When I was a child I put a message into a bottle and threw it in the ocean. Then I wondered who would eventually get my message and would they in turn call me. Of course no one every did and my “message in the bottle” likely sank to the bottom getting nowhere and nobody’s attention.
We are seeing the same “childlike sophomoric mentality” from people “throwing messages into the space of social media” hoping to get a response. How many Twitter followers are pushing out spam messages about some new product or technology promising to do wonderful things for your business or some part of your body. This represents old messages in a new bottle but the bottle still “sinks” and/or breaks against the tides of conversations. The end result is the message reaches nobody and even if it does who really cares, no one!
Old Methods Same Message
I recently met a company that spends in excess of $10 millions a year on direct mail campaigns. They’ve used direct mail campaigns for years and believed it was effective. Effective was defined at producing a 1% response rate.

━━━━━━━━

- [Task details]: In the message-in-a-bottle post, what response rate did the direct mail company count as effective? Please leave the data aside; it isn't needed here.

- [Entries provided]:

━━━━━━━━

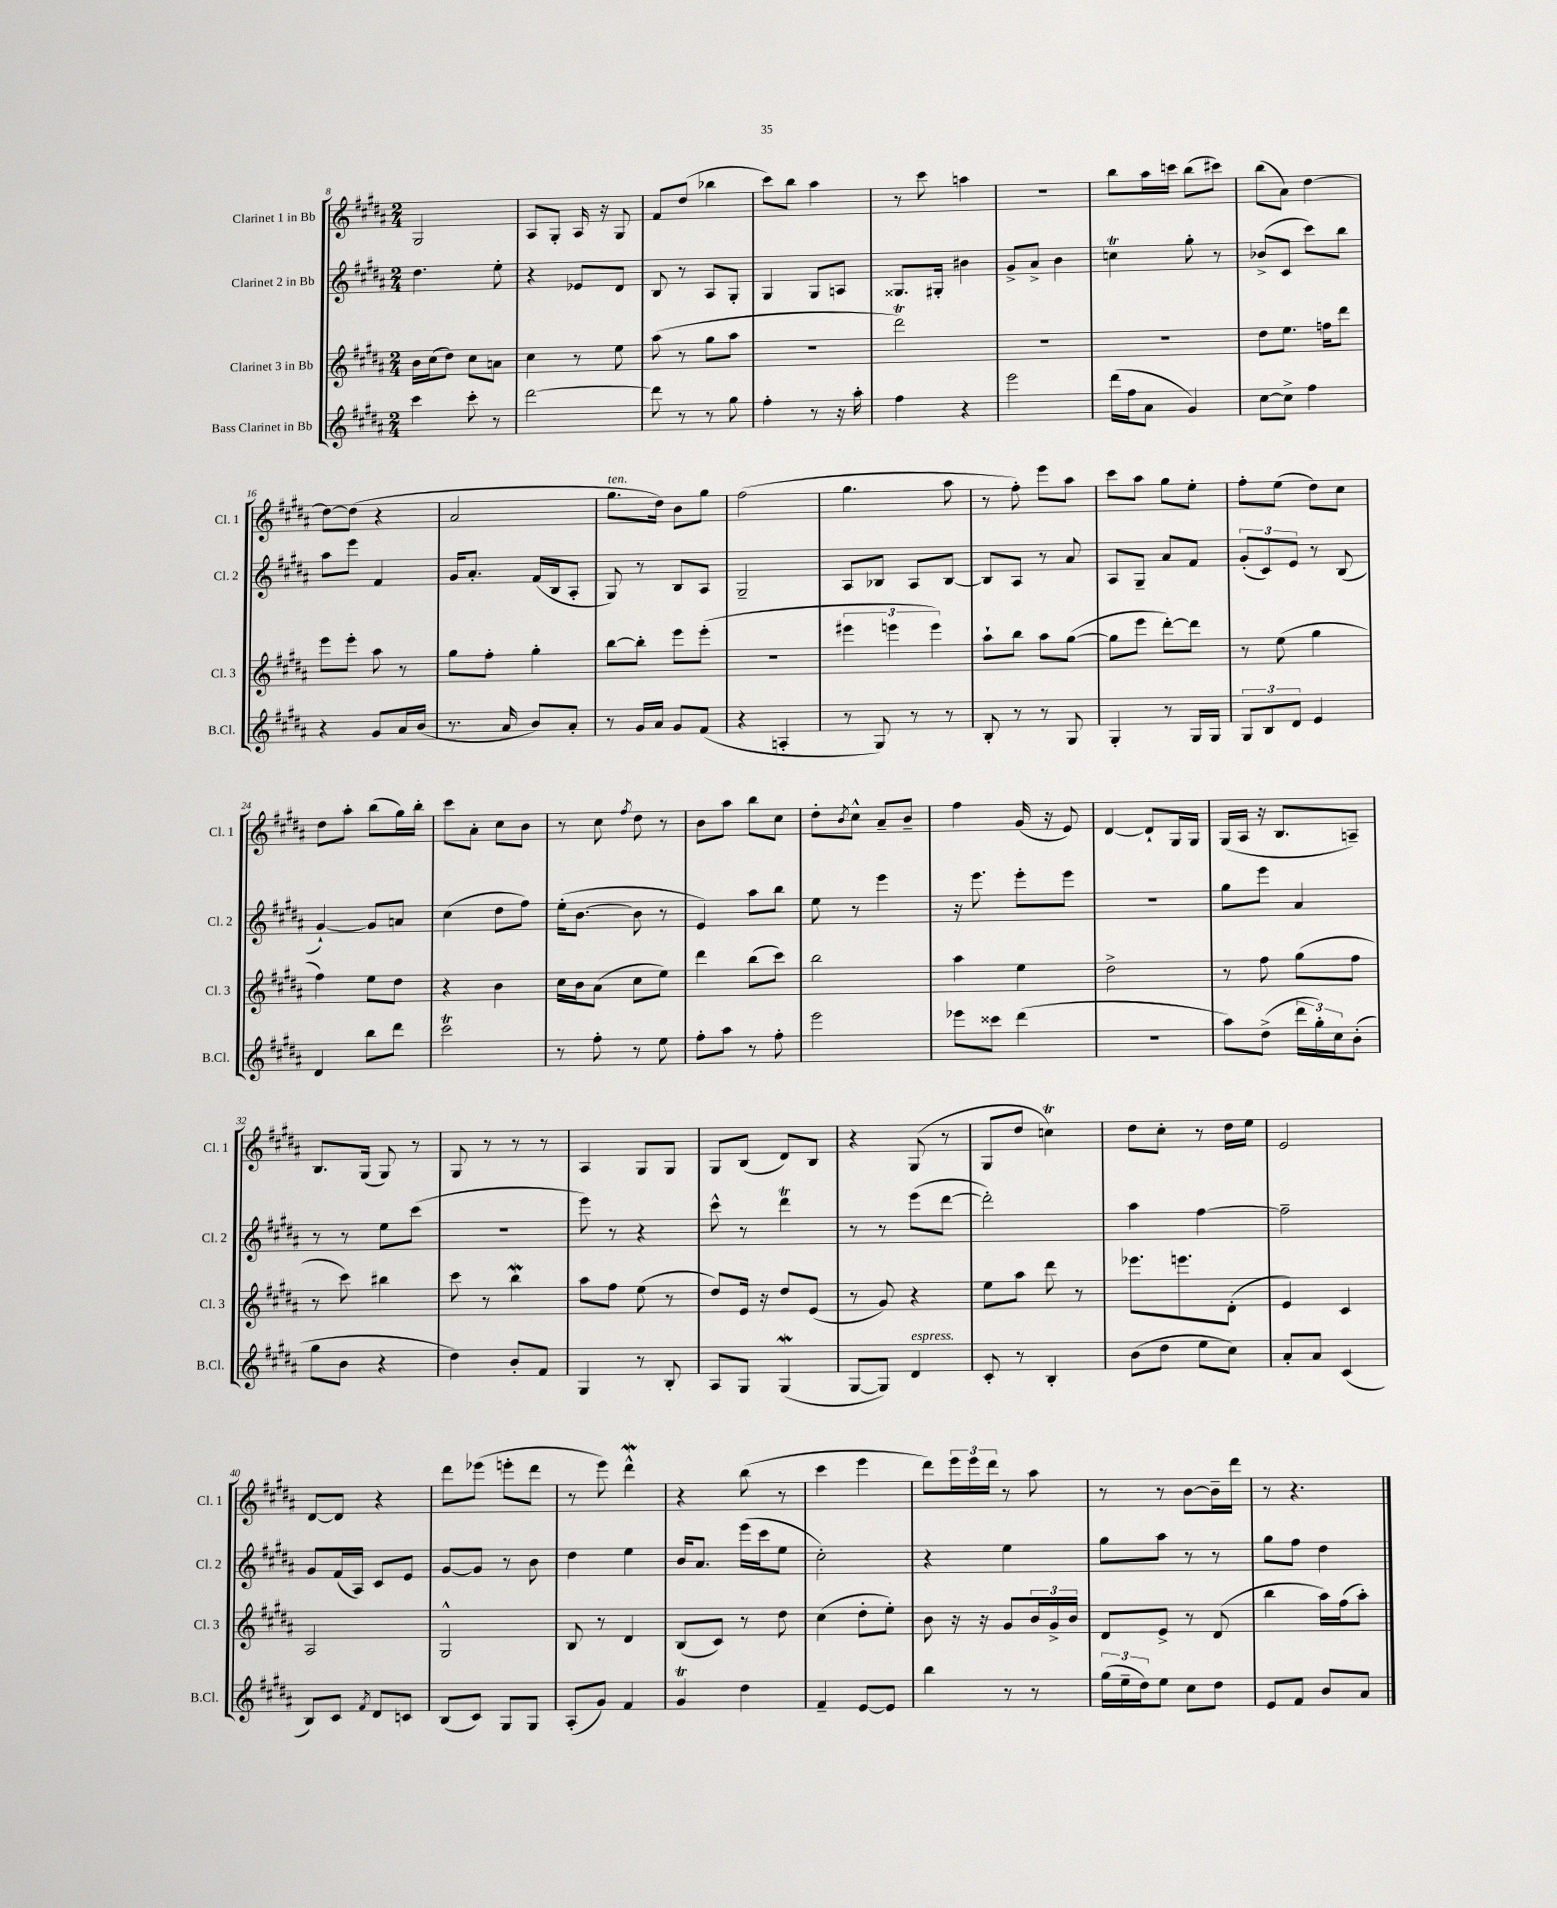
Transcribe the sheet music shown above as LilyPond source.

━━━━━━━━

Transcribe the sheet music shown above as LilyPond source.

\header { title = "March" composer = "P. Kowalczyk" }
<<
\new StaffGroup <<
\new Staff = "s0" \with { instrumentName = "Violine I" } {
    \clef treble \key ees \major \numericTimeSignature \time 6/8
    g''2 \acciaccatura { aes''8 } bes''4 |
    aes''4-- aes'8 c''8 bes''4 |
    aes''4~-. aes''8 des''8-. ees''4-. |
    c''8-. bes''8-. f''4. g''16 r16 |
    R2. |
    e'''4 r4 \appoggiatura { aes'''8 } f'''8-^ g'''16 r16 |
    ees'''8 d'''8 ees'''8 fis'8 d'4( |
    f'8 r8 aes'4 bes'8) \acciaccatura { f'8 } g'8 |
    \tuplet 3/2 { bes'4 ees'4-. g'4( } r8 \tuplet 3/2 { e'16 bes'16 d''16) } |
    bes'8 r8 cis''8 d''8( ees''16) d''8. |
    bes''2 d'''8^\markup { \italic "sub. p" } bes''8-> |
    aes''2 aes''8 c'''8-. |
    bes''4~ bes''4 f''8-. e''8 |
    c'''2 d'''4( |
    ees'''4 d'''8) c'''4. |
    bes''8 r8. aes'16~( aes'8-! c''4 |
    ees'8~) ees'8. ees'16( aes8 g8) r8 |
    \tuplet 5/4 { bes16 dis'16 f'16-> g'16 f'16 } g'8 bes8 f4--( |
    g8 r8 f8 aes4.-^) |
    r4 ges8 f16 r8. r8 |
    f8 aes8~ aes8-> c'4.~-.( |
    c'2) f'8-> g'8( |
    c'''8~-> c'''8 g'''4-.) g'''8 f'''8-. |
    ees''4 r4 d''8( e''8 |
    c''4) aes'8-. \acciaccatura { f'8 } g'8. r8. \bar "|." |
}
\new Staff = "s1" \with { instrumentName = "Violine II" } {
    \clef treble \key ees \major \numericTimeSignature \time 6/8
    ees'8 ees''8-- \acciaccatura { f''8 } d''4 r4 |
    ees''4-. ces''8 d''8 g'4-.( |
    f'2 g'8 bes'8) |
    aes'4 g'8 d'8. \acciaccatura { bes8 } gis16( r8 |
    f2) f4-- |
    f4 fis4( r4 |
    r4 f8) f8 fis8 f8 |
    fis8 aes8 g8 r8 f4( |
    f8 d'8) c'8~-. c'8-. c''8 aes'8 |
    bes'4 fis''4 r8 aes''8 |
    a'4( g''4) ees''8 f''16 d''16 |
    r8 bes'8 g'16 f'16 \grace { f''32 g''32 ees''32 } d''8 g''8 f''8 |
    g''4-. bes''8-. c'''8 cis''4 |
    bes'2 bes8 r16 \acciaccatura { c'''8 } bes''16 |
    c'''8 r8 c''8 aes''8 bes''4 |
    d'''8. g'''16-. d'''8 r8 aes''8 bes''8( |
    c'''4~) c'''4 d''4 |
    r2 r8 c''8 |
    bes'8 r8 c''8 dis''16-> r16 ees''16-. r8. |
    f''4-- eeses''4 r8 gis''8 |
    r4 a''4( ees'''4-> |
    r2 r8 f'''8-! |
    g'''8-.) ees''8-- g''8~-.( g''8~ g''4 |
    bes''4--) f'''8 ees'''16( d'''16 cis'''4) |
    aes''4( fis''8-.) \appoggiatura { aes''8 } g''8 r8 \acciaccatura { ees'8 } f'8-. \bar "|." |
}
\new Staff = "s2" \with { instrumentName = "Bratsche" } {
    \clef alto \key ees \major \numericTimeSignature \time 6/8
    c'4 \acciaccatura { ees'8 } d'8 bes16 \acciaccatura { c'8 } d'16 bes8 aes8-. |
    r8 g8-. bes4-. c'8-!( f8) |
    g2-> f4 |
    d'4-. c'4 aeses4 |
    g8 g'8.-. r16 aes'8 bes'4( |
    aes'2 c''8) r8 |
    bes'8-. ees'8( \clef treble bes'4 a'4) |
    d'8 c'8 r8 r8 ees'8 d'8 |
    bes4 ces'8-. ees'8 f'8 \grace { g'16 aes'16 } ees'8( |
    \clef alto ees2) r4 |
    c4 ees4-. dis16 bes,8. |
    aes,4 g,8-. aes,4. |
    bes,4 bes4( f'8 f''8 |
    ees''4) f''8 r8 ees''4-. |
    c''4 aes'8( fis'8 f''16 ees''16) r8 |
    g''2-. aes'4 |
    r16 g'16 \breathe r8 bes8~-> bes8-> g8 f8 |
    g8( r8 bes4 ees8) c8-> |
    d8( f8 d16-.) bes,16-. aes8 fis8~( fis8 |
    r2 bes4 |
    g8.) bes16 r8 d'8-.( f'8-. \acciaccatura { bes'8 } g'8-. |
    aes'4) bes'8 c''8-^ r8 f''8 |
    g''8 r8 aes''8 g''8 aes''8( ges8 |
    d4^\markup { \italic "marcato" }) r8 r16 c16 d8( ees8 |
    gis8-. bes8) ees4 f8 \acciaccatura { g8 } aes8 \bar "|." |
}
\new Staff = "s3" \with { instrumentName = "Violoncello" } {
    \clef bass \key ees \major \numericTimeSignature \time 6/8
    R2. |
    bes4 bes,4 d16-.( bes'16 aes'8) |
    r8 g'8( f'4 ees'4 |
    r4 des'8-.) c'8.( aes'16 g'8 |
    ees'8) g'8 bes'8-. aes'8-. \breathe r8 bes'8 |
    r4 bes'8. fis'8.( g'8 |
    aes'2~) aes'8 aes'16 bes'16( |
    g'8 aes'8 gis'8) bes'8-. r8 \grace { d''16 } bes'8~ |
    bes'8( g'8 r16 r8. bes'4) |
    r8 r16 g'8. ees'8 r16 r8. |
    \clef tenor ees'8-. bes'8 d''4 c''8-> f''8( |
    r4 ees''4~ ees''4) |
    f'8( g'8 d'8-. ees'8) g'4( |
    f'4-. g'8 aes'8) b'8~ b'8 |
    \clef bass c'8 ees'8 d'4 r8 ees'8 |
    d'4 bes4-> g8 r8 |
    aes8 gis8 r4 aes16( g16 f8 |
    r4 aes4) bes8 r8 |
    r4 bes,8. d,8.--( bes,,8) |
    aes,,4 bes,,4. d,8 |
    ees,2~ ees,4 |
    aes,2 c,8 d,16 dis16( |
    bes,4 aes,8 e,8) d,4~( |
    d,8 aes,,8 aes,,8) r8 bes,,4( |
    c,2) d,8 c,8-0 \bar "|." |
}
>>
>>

━━━━━━━━

- [Solution to this problem]: A 1% response rate.